Pair Corralation between BlackRock and EZCORP

Considering the 90-day investment horizon BlackRock is expected to generate 1.52 times less return on investment than EZCORP. But when comparing it to its historical volatility, BlackRock is 1.4 times less risky than EZCORP. It trades about 0.05 of its potential returns per unit of risk. EZCORP Inc is currently generating about 0.06 of returns per unit of risk over similar time horizon. If you would invest  878.00  in EZCORP Inc on January 20, 2024 and sell it today you would earn a total of  218.00  from holding EZCORP Inc or generate 24.83% return on investment over 90 days.
Time Period3 Months [change]
DirectionMoves Together 
StrengthVery Weak
Accuracy100.0%
ValuesDaily Returns

BlackRock  vs.  EZCORP Inc

 Performance 
       Timeline  
BlackRock 

Risk-Adjusted Performance

0 of 100

 
Weak
 
Strong
Very Weak
Over the last 90 days BlackRock has generated negative risk-adjusted returns adding no value to investors with long positions. Despite quite persistent essential indicators, BlackRock is not utilizing all of its potentials. The latest stock price mess, may contribute to short-term losses for the institutional investors.
EZCORP Inc 

Risk-Adjusted Performance

14 of 100

 
Weak
 
Strong
Good
Compared to the overall equity markets, risk-adjusted returns on investments in EZCORP Inc are ranked lower than 14 (%) of all global equities and portfolios over the last 90 days. In spite of fairly abnormal basic indicators, EZCORP showed solid returns over the last few months and may actually be approaching a breakup point.

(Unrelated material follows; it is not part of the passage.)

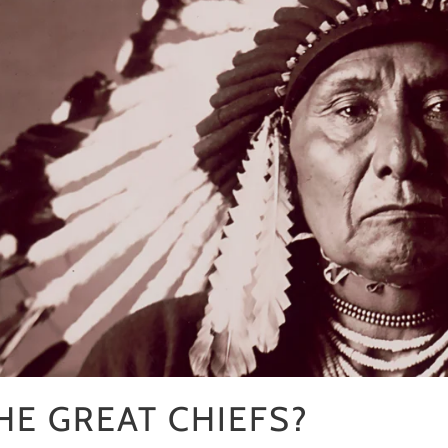
□
E GREAT CHIEFS?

BlackRock and EZCORP Volatility Contrast

   Predicted Return Density   
       Returns  

Pair Trading with BlackRock and EZCORP

The main advantage of trading using opposite BlackRock and EZCORP positions is that it hedges away some unsystematic risk. Because of two separate transactions, even if BlackRock position performs unexpectedly, EZCORP can make up some of the losses. Pair trading also minimizes risk from directional movements in the market. For example, if an entire industry or sector drops because of unexpected headlines, the short position in EZCORP will offset losses from the drop in EZCORP's long position.
The idea behind BlackRock and EZCORP Inc pairs trading is to make the combined position market-neutral, meaning the overall market's direction will not affect its win or loss (or potential downside or upside). This can be achieved by designing a pairs trade with two highly correlated stocks or equities that operate in a similar space or sector, making it possible to obtain profits through simple and relatively low-risk investment.
Check out your portfolio center.
Note that this page's information should be used as a complementary analysis to find the right mix of equity instruments to add to your existing portfolios or create a brand new portfolio. You can also try the Bollinger Bands module to use Bollinger Bands indicator to analyze target price for a given investing horizon.